Growth hormone-releasing peptide-2 suppresses vascular oxidative stress in ApoE-/- mice but does not reduce atherosclerosis.

GH-releasing peptide-2 (GHRP-2) is a synthetic peptide that increases circulating GH and IGF-I levels. It also binds to CD36, a scavenger receptor for oxidized low-density lipoprotein (OxLDL), and may prevent cellular uptake of this proatherogenic complex. To determine its potential antiatherogenic effects, GHRP-2 (20 microg twice daily) was administered sc to ApoE(-/-) mice for 12 wk. GHRP-2 increased circulating IGF-I 1.2- to 1.6-fold and decreased circulating interferon-gamma by 66%. Although GHRP-2 did not alter atherosclerotic plaque area, it decreased aortic production of superoxide as assessed by dihydroethidium staining.

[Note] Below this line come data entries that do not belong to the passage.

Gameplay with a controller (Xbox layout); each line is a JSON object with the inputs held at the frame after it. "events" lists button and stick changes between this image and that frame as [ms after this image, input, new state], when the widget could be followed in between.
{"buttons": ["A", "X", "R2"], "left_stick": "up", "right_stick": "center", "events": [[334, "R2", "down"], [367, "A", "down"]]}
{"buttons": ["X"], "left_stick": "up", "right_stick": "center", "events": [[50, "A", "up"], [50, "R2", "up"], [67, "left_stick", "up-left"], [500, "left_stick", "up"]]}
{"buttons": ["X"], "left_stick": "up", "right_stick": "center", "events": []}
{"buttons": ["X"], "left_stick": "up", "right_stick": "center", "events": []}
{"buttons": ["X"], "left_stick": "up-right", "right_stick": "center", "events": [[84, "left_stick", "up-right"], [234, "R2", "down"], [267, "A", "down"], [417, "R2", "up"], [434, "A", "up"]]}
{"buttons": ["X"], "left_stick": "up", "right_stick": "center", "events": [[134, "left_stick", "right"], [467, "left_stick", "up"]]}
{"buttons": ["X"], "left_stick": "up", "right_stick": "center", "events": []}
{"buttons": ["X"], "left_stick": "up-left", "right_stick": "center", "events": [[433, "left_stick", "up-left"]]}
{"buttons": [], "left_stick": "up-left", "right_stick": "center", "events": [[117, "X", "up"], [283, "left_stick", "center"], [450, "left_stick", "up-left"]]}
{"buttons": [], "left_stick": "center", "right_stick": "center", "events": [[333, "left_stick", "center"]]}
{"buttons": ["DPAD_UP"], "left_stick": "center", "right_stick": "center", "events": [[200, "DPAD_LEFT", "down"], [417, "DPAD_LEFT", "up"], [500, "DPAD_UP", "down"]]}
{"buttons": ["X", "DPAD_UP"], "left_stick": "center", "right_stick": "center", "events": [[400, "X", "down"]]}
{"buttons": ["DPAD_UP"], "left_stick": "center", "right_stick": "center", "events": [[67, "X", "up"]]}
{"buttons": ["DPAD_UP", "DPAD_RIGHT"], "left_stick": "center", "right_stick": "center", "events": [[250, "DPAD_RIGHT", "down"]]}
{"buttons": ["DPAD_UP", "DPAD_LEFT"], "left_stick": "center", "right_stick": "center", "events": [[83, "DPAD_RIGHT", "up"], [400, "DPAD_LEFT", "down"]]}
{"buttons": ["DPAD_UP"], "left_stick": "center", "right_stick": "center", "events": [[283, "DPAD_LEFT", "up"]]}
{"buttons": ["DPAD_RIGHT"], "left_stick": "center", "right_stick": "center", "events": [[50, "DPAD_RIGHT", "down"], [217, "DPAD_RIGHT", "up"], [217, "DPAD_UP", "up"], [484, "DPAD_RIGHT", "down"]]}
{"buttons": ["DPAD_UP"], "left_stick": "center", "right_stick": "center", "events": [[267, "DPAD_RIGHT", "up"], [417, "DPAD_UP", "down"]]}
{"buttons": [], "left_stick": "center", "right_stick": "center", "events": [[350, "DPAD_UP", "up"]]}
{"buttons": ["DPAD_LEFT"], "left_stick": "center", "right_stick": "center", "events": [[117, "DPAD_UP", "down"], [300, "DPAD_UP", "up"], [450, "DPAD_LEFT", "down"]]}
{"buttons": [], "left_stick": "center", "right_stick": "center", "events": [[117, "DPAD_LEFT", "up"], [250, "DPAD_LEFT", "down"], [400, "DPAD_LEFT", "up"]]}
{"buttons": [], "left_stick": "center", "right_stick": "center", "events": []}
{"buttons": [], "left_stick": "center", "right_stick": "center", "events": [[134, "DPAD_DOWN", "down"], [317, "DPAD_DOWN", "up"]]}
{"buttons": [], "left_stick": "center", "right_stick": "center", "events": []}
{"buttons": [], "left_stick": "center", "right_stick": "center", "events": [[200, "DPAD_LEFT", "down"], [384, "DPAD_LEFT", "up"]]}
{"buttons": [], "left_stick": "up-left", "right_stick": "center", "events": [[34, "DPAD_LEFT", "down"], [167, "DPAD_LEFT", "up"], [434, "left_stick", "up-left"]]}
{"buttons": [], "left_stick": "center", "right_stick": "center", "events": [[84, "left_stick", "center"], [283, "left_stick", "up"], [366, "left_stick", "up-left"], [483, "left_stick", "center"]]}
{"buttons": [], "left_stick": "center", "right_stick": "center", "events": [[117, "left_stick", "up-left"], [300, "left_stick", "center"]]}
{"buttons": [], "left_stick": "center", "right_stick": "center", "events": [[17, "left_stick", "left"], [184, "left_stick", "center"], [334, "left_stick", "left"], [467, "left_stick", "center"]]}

GHRP-2 decreased aortic gene expression of 12/15-lipoxygenase by 92% and reduced the aortic expression of interferon-gamma and macrophage migration inhibitory factor. In cultured aortic smooth muscle cells, GHRP-2 prevented the OxLDL-induced generation of peroxides, down-regulation of IGF-I receptor, and apoptosis. In macrophages, GHRP-2 reduced lipid accumulation with OxLDL exposure. In summary, GHRP-2 exerts antioxidant effects in vivo and in vitro but does not reduce plaque burden. The lack of an antiatherogenic effect may be due to GH-dependent effects in vivo, thereby blunting the effect of increased IGF-I.